NetSuite may be winning more SaaS customers, but that doesn't seem to bother SAP. Its focus is on attracting more customers to its small and medium-sized enterprise (SME) suite, which includes Business ByDesign and SAP's two on-premise offerings, Business One and Business All-in-One.
SAP is still selling Business ByDesign and servicing 150 happy customers. Forty-five of those (30%) are manufacturers, according to Jeff Stiles, senior vice president of SME solution marketing. And Business ByDesign can do everything NetSuite for Manufacturers can, he said, though he acknowledged that it was a competitor in the SaaS market.
Stiles said SAP will continue to be guided by the philosophy that not every SMB wants an on-demand solution. Focusing on Business ByDesign at the expense of its on-premise SMB offerings (Business One and Business All-in-One) wouldn't make sense, according to SAP's market research, which shows that 10% to 15% of SMBs are considering on-demand. The rest are not.
As proof, Stiles pointed to the SMB customers SAP has won in the past year. SAP added 1,587 net new SMB customers last quarter, for a total of more than 35,000. That's 75% of SAP's total ERP customer base of almost 47,000.
"There's a varied interest in how the solutions are deployed. Some people are very interested in on-demand. Others are adamant about on-premise," Stiles said. "So we just can't say we're going to only go after on-demand. If we took a Software as a Service-only approach, we'd be missing a whole lot of the addressable market."
Or maybe -- as Bruce Richardson, chief research officer with Boston-based AMR Research, puts it -- the truth is that SAP doesn't really need Business ByDesign at all.
"SAP doesn't really need an on-demand product," Richardson said. "They could do very well just focusing on promoting Business One and All-in-One."
But Stiles said SAP is committed to Business ByDesign. Since September, Business ByDesign has added more functionality, specifically in manufacturing and professional services. The product release was scaled back because it needed to be absolutely right, he said. And SAP is aggressively trying to get Business ByDesign out absolutely right, even though they're still selling it.
"What we learned was we really are better serving the customers by moderating that and taking a more traditional approach," Stiles said. "We [have] to get the products absolutely right. There's a high expectation for SAP. It's about getting it right for the customer."
SAP may be right. Schaeffer Manufacturing said it has had problems with data migration since going live with NetSuite on May 1. But Gregerson thinks that in moving from a homegrown, legacy system to an out-of-the-box one, the same problems might have happened with anything the company purchased.
As for NetSuite, Peris said the software provides new functionality in assembly management, work orders, bill of materials and demand-based inventory replenishment.
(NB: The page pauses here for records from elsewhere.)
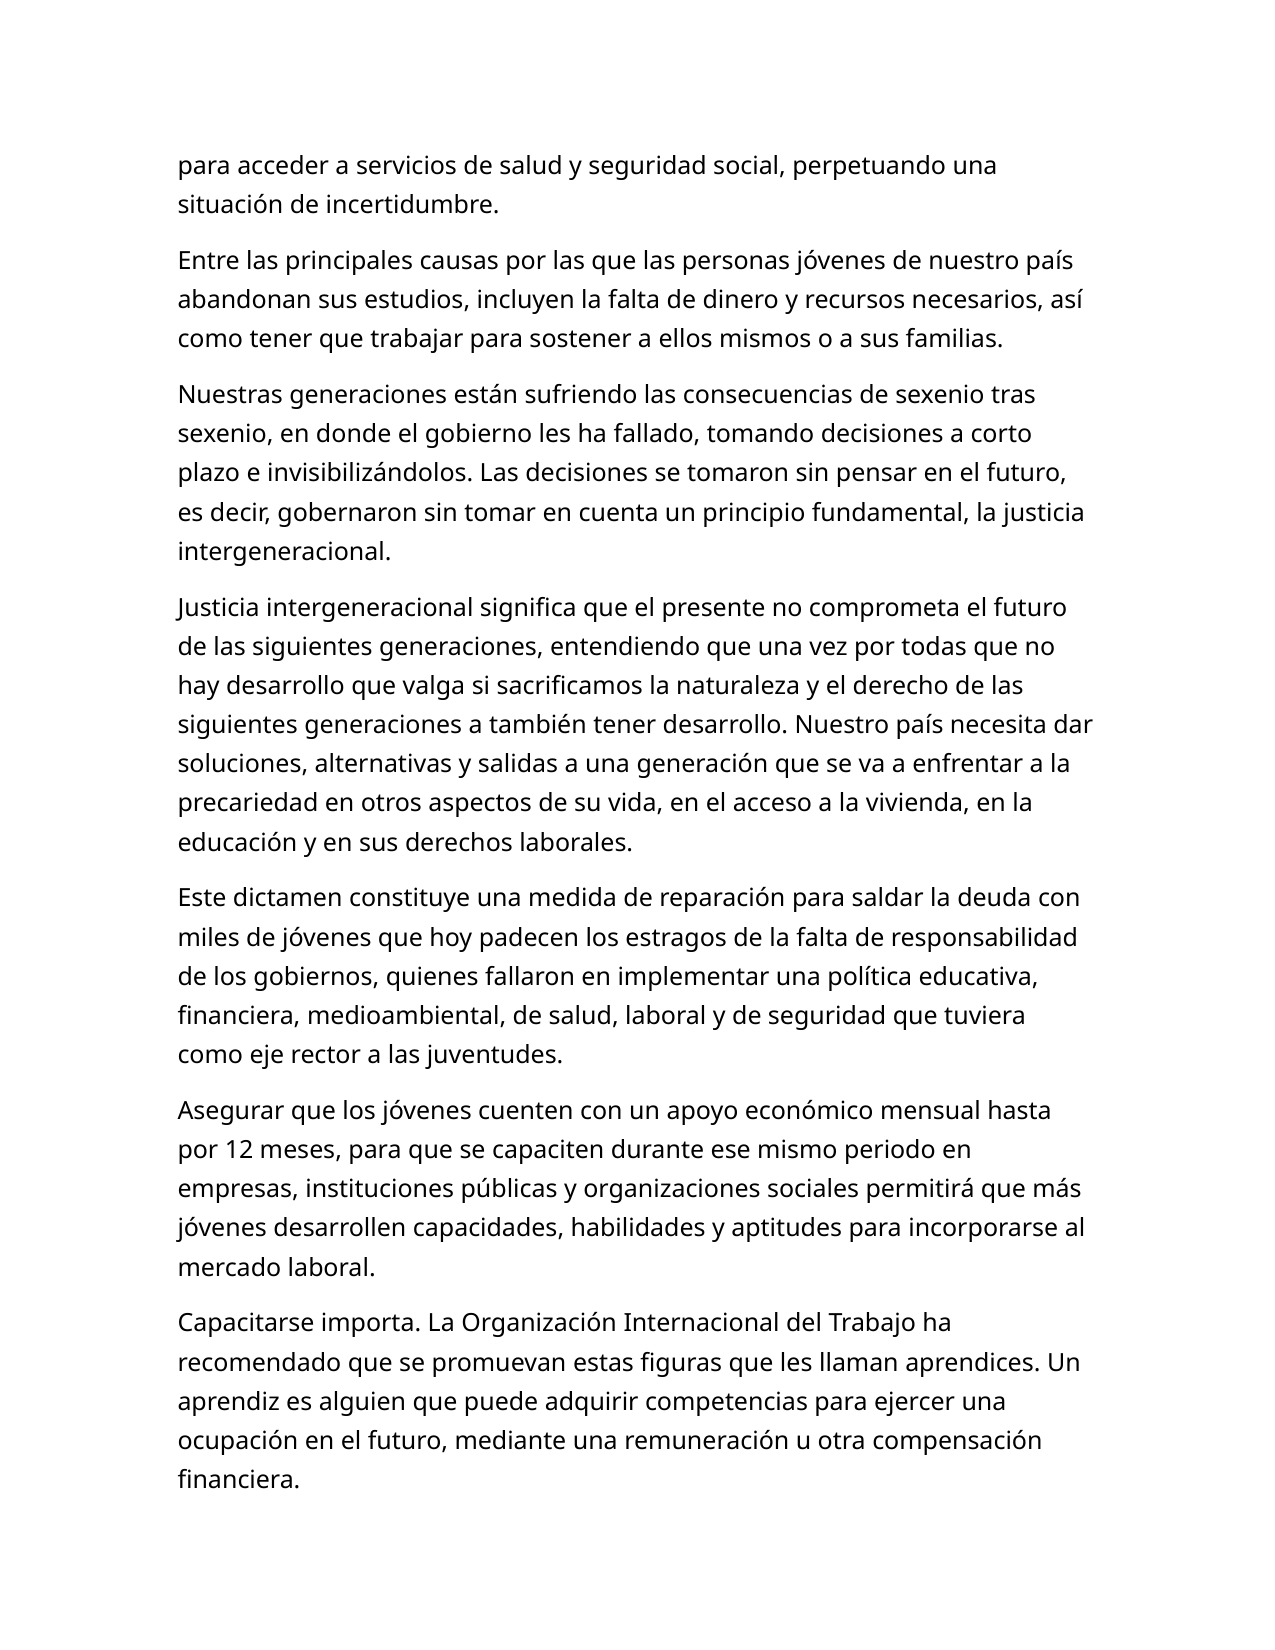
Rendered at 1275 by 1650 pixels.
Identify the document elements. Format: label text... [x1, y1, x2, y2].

text Capacitarse importa. La Organización Internacional del Trabajo ha recomendado que se promuevan estas figuras que les llaman aprendices. Un aprendiz es alguien que puede adquirir competencias para ejercer una ocupación en el futuro, mediante una remuneración u otra compensación financiera. [177, 1305, 1098, 1496]
text Asegurar que los jóvenes cuenten con un apoyo económico mensual hasta por 12 meses, para que se capaciten durante ese mismo periodo en empresas, instituciones públicas y organizaciones sociales permitirá que más jóvenes desarrollen capacidades, habilidades y aptitudes para incorporarse al mercado laboral. [177, 1093, 1098, 1283]
text Entre las principales causas por las que las personas jóvenes de nuestro país abandonan sus estudios, incluyen la falta de dinero y recursos necesarios, así como tener que trabajar para sostener a ellos mismos o a sus familias. [177, 243, 1098, 355]
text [177, 148, 1098, 221]
text Nuestras generaciones están sufriendo las consecuencias de sexenio tras sexenio, en donde el gobierno les ha fallado, tomando decisiones a corto plazo e invisibilizándolos. Las decisiones se tomaron sin pensar en el futuro, es decir, gobernaron sin tomar en cuenta un principio fundamental, la justicia intergeneracional. [177, 377, 1098, 567]
text Este dictamen constituye una medida de reparación para saldar la deuda con miles de jóvenes que hoy padecen los estragos de la falta de responsabilidad de los gobiernos, quienes fallaron en implementar una política educativa, financiera, medioambiental, de salud, laboral y de seguridad que tuviera como eje rector a las juventudes. [177, 880, 1098, 1071]
text Justicia intergeneracional significa que el presente no comprometa el futuro de las siguientes generaciones, entendiendo que una vez por todas que no hay desarrollo que valga si sacrificamos la naturaleza y el derecho de las siguientes generaciones a también tener desarrollo. Nuestro país necesita dar soluciones, alternativas y salidas a una generación que se va a enfrentar a la precariedad en otros aspectos de su vida, en el acceso a la vivienda, en la educación y en sus derechos laborales. [177, 589, 1098, 858]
"It's a customer-driven release," Peris said. "They're asking us to tackle more of this area. We do find ourselves being called into a lot of different fields. Companies are looking for something now."
Richardson said that for end users, it looks incredibly easy to use. It's got financials, CRM and e-commerce covered, and it brings in extensive dashboard capabilities. The companies most likely to use this are service firms, he said, not hard-core manufacturers.
"The most impressive part is the analytics," Richardson said.
As for pitting itself against SAP in the SaaS world, he said, it's more a clever marketing ploy on the part of NetSuite's CEO, Zach Nelson, than anything else.
"I think it's kind of a smart move," Richardson said. "There's lots of Software as a Service vendors out there. NetSuite would like you to think there are only two."